35. In view of the same default, which was marked as wilful default, having been allegedly committed by the company on the one hand and the petitioners, in their capacity as promoters/directors thereof on the other, the declaration of wilful defaulter in respect of the company and that of the directors/promoters could not be segregated, since the root cause is the same default. Once the default itself is resolved through a Corporate Resolution Process and the 13 company is itself absolved from such tag by its merger with a different company, the default cannot be said to continue in respect of the directors, since it has already been absolved. It was not separate causes of action, which led to the declaration of the petitioners and the PMPL as wilful defaulters, but the same alleged defaults.
36. Once the default itself goes by virtue of a corporate resolution, the 'wilful defaulter' tag of the petitioners, in the capacity of promoters and directors of such company only and not in their individual capacities, had to go. Thus, the Review Committee acted palpably without jurisdiction in refusing to withdraw the wilful defaulter tag attached to the petitioners, on an unjust and unfair basis.

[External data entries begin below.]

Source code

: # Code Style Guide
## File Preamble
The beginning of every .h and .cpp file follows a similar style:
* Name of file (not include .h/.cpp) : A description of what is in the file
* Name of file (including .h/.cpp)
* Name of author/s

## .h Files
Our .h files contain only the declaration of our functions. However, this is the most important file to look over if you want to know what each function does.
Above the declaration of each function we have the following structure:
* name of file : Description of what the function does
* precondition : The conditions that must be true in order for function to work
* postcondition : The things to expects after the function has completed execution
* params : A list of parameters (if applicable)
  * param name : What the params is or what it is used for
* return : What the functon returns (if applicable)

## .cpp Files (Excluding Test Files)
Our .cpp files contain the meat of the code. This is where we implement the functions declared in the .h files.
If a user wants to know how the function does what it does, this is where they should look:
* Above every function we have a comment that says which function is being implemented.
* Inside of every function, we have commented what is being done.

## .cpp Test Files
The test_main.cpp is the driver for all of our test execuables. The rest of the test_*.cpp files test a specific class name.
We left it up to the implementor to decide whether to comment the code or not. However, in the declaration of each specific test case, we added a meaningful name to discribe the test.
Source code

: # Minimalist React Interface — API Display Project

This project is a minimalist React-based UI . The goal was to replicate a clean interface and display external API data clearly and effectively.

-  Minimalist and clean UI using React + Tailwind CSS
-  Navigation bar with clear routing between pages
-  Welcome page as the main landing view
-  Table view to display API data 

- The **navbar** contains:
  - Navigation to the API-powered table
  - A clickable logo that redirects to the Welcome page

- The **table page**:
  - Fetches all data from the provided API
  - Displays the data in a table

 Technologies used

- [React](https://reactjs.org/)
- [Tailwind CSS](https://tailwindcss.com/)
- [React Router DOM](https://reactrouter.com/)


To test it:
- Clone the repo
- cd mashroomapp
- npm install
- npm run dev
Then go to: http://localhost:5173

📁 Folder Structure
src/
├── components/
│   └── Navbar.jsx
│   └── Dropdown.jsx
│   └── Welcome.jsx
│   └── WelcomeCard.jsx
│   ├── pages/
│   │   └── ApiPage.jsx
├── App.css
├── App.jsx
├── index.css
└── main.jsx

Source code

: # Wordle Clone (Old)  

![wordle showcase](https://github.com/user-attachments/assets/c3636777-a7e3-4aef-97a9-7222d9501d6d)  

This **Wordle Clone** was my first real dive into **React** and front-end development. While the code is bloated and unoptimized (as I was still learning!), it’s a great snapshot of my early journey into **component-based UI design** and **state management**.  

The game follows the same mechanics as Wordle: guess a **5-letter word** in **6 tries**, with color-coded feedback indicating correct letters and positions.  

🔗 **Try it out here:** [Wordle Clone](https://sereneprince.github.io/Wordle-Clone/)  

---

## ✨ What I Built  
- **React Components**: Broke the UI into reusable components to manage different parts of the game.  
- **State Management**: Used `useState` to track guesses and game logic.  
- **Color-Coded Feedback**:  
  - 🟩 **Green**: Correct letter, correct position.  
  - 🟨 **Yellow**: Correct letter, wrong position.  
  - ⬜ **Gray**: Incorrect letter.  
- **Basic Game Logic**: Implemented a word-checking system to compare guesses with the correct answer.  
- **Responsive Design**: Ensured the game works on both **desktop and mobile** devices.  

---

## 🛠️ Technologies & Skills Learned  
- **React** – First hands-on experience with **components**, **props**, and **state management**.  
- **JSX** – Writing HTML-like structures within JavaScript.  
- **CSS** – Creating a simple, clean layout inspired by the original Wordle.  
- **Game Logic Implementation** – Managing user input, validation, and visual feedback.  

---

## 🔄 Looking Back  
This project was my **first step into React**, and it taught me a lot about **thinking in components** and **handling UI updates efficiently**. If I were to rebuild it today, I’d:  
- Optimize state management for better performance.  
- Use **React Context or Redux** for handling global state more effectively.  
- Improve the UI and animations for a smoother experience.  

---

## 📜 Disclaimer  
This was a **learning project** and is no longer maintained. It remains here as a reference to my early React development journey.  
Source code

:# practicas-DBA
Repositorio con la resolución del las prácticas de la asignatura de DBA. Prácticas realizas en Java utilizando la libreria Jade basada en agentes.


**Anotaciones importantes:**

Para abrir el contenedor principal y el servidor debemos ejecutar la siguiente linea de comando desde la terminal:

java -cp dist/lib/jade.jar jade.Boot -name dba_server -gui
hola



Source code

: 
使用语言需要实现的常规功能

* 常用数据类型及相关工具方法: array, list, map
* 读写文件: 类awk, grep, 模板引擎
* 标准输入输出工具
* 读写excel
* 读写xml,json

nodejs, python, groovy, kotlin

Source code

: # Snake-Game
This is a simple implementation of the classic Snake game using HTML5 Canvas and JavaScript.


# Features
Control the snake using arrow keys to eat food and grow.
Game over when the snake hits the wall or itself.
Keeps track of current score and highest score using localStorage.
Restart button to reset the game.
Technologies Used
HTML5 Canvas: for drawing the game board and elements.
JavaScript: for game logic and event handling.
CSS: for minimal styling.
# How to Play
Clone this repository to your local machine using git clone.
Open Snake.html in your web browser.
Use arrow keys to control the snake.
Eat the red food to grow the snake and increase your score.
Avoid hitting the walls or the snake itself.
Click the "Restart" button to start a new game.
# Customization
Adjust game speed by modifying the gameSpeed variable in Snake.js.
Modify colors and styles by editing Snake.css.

37. Just as new transactions could be entered into with the assets and the goodwill of PMPL by the new company with which it merged, the petitioners should also be left free to act as directors/promoters of other companies and/or carry on their independent businesses in their individual capacities, by virtue of the resolution of the default. Since the loan giving rise to the default itself does not exist any more, neither does the default or tag of wilful defaulter associated with it.
38. Accordingly, W.P. No.24289(W) of 2019 and W.P. No.24291(W) of 2019 are allowed on contest, thereby setting aside the impugned orders dated October 25, 2019 passed by the Review Committee and declaring that the "wilful defaulter" tag of the petitioners are withdrawn. The petitioners will be at 14 liberty to participate in business activities in their individual capacities or as promoters/directors of other companies. The respondents are directed to take necessary consequential steps accordingly.
39. There will be no order as to costs.
40. Urgent certified website copies of this order, if applied for, be made available to the parties upon compliance with the requisite formalities.